A próstata está localizada em uma região anatômica extremamente complexa. Muito próxima a ela passam estruturas delicadas e essenciais, especialmente os feixes neurovasculares, responsáveis pelo mecanismo da ereção. Além disso, músculos e vasos que participam da continência urinária também estão concentrados nessa mesma área. Por isso, qualquer intervenção cirúrgica nesta região exige precisão absoluta.
Durante muitos anos, a prostatectomia radical foi realizada predominantemente por via aberta. Apesar de eficaz no controle da doença, essa abordagem apresenta limitações importantes do ponto de vista técnico. A visualização das estruturas era restrita, o campo cirúrgico menos detalhado e a dissecção ao redor dos nervos exigia manobras mais amplas. Em um cenário como esse, milímetros fazem diferença real.
A introdução da cirurgia robótica mudou de forma significativa esse contexto. Com a visão tridimensional ampliada e com instrumentos que reproduzem movimentos finos, estáveis e extremamente precisos, o cirurgião consegue identificar melhor os planos anatômicos e trabalhar com mais delicadeza ao redor dos nervos responsáveis pela função erétil.
Isso não significa que todos os pacientes terão preservação da função sexual — esse resultado depende de vários fatores, como estágio do tumor, idade, função prévia e possibilidade oncológica de preservação dos nervos. O ponto central é que, quando a preservação é possível do ponto de vista do câncer, a cirurgia robótica oferece condições técnicas mais favoráveis para que isso seja feito com segurança.
É importante reforçar que o primeiro objetivo da cirurgia sempre será o controle oncológico, ou seja, retirar o tumor de forma adequada e segura. A preservação funcional nunca deve comprometer esse princípio.
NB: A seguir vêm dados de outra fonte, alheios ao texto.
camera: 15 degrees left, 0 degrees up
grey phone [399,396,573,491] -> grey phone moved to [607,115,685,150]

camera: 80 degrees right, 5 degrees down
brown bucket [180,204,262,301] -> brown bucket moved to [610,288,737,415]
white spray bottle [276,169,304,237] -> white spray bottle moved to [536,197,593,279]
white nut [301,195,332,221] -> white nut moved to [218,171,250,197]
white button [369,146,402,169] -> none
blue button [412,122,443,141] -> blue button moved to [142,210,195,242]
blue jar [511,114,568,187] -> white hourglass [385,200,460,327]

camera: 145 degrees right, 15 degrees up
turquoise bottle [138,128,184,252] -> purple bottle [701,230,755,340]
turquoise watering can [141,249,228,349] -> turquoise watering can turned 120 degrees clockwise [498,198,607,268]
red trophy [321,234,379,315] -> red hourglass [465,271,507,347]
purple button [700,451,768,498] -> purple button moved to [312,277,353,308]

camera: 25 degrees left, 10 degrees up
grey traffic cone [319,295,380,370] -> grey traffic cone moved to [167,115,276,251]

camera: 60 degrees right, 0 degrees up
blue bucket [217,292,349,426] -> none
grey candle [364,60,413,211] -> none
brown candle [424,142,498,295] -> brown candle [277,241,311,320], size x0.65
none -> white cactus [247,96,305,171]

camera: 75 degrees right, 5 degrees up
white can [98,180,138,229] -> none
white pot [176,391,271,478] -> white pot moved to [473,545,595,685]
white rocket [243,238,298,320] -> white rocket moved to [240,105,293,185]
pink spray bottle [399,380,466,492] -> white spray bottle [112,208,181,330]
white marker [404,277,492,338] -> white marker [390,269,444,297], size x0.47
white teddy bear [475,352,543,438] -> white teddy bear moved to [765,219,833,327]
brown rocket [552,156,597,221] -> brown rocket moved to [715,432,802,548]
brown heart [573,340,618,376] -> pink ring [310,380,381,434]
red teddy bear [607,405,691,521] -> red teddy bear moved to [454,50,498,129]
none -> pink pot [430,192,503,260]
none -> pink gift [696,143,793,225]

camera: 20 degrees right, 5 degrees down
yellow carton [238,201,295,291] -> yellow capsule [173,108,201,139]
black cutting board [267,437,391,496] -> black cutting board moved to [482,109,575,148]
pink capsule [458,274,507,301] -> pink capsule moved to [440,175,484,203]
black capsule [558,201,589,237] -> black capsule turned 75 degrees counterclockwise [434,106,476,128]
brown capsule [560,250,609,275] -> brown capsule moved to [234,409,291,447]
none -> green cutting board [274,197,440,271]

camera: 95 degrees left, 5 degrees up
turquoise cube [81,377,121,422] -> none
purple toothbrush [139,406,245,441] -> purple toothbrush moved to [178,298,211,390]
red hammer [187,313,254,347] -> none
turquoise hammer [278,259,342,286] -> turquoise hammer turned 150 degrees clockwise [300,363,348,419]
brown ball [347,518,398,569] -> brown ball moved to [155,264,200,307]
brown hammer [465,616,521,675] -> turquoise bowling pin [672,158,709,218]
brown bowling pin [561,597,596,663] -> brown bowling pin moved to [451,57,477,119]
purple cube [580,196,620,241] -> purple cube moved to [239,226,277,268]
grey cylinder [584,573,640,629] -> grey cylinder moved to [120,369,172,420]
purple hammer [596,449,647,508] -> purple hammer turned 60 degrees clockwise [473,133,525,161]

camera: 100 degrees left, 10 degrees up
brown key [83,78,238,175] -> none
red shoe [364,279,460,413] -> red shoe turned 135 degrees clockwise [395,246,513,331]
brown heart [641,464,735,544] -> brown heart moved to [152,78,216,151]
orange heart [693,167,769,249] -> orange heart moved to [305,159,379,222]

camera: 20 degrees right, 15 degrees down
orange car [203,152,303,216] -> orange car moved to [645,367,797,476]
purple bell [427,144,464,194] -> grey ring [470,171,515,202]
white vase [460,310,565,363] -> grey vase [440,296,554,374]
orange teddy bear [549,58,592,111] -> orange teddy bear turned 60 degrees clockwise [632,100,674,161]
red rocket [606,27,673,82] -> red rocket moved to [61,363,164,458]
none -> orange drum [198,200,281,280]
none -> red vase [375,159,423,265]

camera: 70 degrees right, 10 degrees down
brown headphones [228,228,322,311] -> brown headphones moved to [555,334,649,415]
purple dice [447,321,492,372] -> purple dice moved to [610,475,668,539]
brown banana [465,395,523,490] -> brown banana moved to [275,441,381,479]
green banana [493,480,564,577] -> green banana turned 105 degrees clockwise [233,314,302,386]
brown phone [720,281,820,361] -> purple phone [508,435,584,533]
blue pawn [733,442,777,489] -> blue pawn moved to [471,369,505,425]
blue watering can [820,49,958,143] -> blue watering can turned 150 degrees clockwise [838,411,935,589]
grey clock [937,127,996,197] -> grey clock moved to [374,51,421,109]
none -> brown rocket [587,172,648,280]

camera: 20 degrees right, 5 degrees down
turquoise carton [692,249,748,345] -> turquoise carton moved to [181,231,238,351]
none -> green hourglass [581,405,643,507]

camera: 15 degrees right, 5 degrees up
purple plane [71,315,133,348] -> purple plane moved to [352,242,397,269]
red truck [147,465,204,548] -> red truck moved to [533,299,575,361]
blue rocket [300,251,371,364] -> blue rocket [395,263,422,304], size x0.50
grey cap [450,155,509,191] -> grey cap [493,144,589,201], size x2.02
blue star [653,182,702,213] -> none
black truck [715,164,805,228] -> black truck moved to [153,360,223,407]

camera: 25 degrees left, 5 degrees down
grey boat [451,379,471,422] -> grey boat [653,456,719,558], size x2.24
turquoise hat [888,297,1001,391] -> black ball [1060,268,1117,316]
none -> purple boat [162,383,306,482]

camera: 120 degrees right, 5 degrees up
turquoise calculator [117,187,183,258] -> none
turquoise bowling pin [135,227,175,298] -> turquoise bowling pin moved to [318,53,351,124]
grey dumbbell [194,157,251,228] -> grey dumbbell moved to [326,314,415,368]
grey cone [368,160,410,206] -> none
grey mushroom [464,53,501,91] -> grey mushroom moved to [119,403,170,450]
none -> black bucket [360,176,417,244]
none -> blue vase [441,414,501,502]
No entanto, a cirurgia moderna busca um equilíbrio: tratar a doença sem perder de vista quem é o paciente e como será sua vida após o tratamento.
No fim das contas, a evolução da prostatectomia radical não representa apenas um avanço tecnológico. Ela reflete uma mudança de mentalidade: sair de uma abordagem focada exclusivamente na retirada do câncer para uma visão mais ampla, que inclui continência urinária, função sexual e qualidade de vida como parte do sucesso do tratamento.